Wrong.
For one thing, look at baseball managers. Baseball is the one remaining sport in which one need not appear to be one of the Brobdingnagians from Gulliver's Travels to succeed. There is a former NFL player who is affiliated with my work group - a member of the BALTIMORE Colts at one time, he was - and he looks pretty much like anyone else you might see on the street...just in slightly better condition. But he doesn't have the 27" neck and 68 XL suit jacket measurement of today's gridiron heroes. Baseball players are more or less normally-sized, and it says here that there is more thinking in the game of baseball than in any other big time sport.
However, being able to play the game very well does not always translate to being able to teach others or coach others in how to play it very well. The game's history is full of Hall of Famers who came back to manage big league clubs and ...uh...struck out. In most cases, it was because their idea of coaching was telling some guy, "Go up there and hit a double, then steal third and get ready to come home on a squeeze bunt like I used to do." Telling someone to do something is not the same as making them able to do it. Isn't that right, Pete Rose, Jr?

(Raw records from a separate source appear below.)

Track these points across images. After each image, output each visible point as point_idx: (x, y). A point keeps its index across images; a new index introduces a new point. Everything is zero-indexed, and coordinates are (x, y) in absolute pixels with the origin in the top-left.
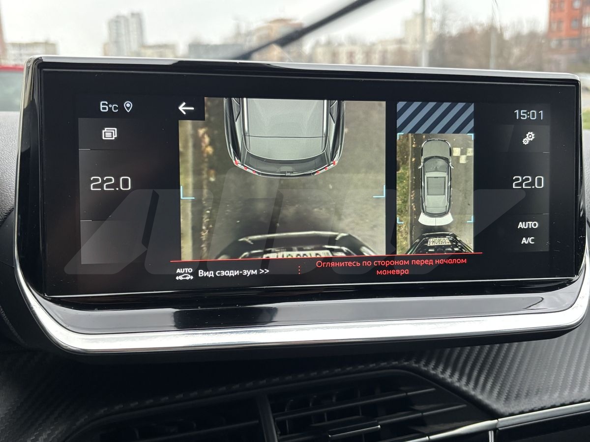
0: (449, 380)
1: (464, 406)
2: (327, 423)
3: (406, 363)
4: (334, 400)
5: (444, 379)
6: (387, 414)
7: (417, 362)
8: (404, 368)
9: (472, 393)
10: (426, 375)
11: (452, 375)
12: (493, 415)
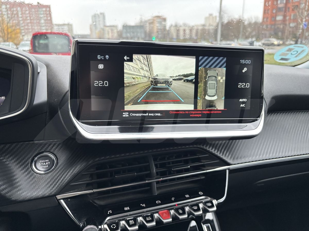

To get back to the ill-presented training class, let me share something with you that I learned a long time ago from a man who ran a trade school, teaching automotive mechanics. This may just come in handy if you're ever called upon to teach someone how to do something. (The exception would be if you're ever called upon to teach a teenaged family member how to drive a car. Then, all bets are off!)
The teaching method this man advocated used three simple steps:
- Tell them what you're going to tell them.
- Tell them.
- Tell them what you told them.
If you want to teach someone to do something, you need to engage their interest, so you might start your lesson off with a lighthearted joke or humorous anecdote. Did you hear the one about the two guys out in a boat who had three cigarettes and no matches? How did they smoke? They threw one cigarette overboard...that made the boat a cigarette lighter!
Or, you could choose a funny one. It's up to you. But after the opening niceties, you need to say, "Today, we are going to learn to make a sandwich." And then here you could talk about why they are here to learn to make a sammy, or mention that most people have experience in this line and their own background in sandwich preparation, but the goal here is to make sure that everyone knows why they are sitting there and why you are standing there.
Then you tell them how to make a sandwich. Be sure to let them get up and make a sandwich, or at least get their hands on some cold cuts and tomatoes, because there is no learning like doing. I know that not every lesson is the sort of lesson that lends itself to hands-on involvement, but in any event, you have to get the class into it somehow, even if they are pantomiming the process. After all, you wouldn't want your tooth being filled by someone who had sat through I don't care how many years of lectures in dental school: you want someone who has actually done this sort of thing before!
Then you wrap it up (the lesson, not the sandwich) by going over why they came, what they learned, and how it will fit into their lives or work. If there was a list of steps or a procedure, this is the time to repeat it for them and review it one more time...or twice if there are questions.
And trust me, this works well! A lot of people who ought to be using it, aren't. It's the key to teaching, in my opinion. The man who demonstrated this method all those years ago put a raw hot dog in the middle of a car's electrical system, and showed how the spark stayed hot by showing us a hot dog getting cooked as he lectured. It's a lesson that has stayed with me for many a year, and that's the point, whatever you teach.